CloudButton Big Data Challenge

What is the challenge?

The challenge consists of developing the entire life cycle of a Big Data application including data acquisition and storage, data preprocessing and indexing, and data queries and visualization.

The solution must use the Lithops Toolkit and run in the IBM Cloud.

Who is organizing this challenge?

This challenge is organized by the European Research project CloudButton. The project is developing novel Cloud technologies aiming to democratize Big Data applications in the Cloud. The CloudButton project has created the Lithops Toolkit that will be used to implement the Big Data challenge.

The challenge is organized by Universitat Rovira i Virgili, with the collaboration of IBM, RedHat and ATOS. The evaluation committee will include representatives from the four institutions.

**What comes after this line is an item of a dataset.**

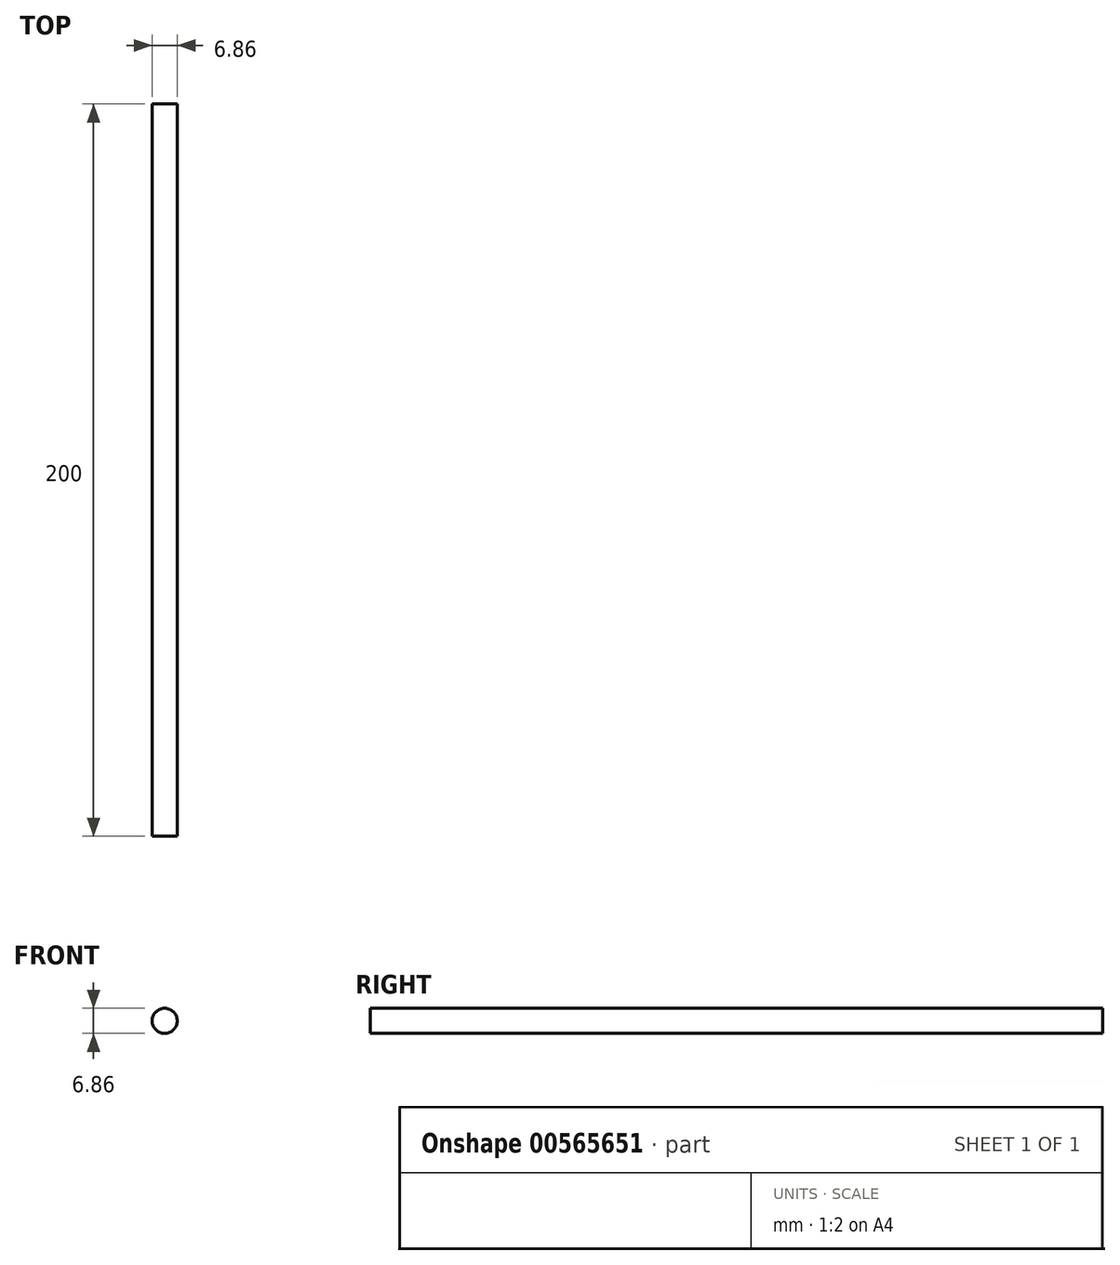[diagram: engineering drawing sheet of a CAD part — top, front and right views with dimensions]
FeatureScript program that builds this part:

Students of Computer Engineering in the last courses and Master students can participate in groups of up to three members.

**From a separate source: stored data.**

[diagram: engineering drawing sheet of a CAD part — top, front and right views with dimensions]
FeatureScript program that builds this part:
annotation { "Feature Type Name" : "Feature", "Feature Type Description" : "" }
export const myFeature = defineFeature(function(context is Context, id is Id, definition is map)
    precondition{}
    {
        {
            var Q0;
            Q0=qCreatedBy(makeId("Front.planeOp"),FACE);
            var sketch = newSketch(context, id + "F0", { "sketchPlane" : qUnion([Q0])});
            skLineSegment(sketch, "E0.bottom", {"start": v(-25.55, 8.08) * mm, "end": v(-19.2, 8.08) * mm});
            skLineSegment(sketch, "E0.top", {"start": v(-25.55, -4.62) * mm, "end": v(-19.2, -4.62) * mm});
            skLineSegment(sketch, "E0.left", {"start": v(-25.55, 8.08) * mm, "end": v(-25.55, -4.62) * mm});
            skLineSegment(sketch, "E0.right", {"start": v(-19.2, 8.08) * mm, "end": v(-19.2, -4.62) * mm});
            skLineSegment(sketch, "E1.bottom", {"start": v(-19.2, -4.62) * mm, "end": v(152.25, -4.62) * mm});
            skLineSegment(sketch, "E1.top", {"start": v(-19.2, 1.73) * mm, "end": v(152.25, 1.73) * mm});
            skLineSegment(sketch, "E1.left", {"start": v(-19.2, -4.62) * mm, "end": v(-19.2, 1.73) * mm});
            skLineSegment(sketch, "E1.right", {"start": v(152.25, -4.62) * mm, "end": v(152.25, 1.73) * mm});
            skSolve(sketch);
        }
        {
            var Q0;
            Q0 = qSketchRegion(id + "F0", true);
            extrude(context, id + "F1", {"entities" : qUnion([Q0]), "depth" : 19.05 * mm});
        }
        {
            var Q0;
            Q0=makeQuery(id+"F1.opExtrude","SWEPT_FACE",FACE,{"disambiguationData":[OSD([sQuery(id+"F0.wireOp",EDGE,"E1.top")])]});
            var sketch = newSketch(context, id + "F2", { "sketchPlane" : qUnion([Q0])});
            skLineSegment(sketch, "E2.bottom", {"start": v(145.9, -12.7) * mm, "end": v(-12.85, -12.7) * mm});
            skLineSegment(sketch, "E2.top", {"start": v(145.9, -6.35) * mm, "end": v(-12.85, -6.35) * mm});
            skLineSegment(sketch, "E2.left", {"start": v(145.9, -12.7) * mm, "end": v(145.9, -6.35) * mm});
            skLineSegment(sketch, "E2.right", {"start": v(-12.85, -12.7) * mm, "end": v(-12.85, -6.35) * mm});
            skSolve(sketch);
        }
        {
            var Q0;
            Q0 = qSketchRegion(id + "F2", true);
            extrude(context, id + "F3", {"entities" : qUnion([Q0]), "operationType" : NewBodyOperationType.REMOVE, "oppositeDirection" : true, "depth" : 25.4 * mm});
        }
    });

Application is now closed.

The deadline to submit your solutions is June 12th, and we will announce the winners in a public event by June 18th.


In the context of the distributed system course, but open to external participants, we will provide training in:

  1. Cloud programming with lithops in the IBM Cloud
    • IBM Cloud Functions
    • Cloud Object Storage
    • Redis
    • Jupyter Lab
  2. Data crawling and and text dataset generation
  3. Data preprocessing and sentiment analysis libraries in Python
  4. Pandas, GeoPandas and data visualization in Python

Details about the proposed projects

Students are free to select the topic and data selected for their challenge, but we encourage students to select data in the catalan and/or spanish language.

In groups of two or three people, you will create a distributed system using Cloud technologies with three main functionalities: (i) create a new text dataset extracting information from the Web (Web crawler, Twitter APIs, …) and store it in Cloud Object Storage, and (ii) preprocess the text dataset to build structured data (csv) that can be queried and analyzed later on. And (iii) create Python notebooks to demonstrate date related queries, basic visualization, and sentiment analysis techniques over the data.

To build the system, you will leverage the toolkit developed in CloudButton. This toolkit enables to launch processes in the Cloud over Cloud Functions, and to store data in Cloud Object Storage. We will provide training and examples of how to use this toolkit.

  • Stage 1 - Data crawler: Massively parallel functions crawling data and storing it in Cloud Object Storage. Obtain information from web pages or tweets and create a dataset of text data. Use FaaS backend in Lithops to launch crawling process over serverless functions.
  • Stage 2 - Data preprocessing: Produce structured data in csv format also stored in Cloud Object Storage. As columns in the csv file we suggest date, geographic location, url, and sentiment analysis.
  • Stage 3 - Python notebook: Demonstrate different queries in Python notebooks over your data. In particular, apply sentiment analysis to data in different dates and periods and generate simple plots and maps. Enable search queries over the data.

Example projects

Students can propose their own ideas for data acquisition and analysis, but they may align with Open Data inititiatives like Open Data Lab and Tarragona Open Data Lab. These initiatives are these days interested in datasets helping to understand the social and economic impact of the COVID pandemic in Tarragona/Catalonia.

Some potential ideas could be:

  • Crawl text from social networks in Spain/Catalonia with the goal of analyzing sentiment analysis to understand the impact of the COVID pandemic.
  • Crawl text from news web sites from Spain with the goal of analyzing sentiment analysis to understand the impact of the COVID pandemic.
  • Crawl comments from touristic locations in Catalonia (airbnb, hotels) to analyze the impact of the pandemic in the following months as the pandemic improves.

You can also include in your challenge available open data sets with different data formats:


The winner team will receive 1500 euros and a diploma signed and stamped by the organizers (URV, IBM, RedHat, ATOS). Second and third teams will also receive a diploma.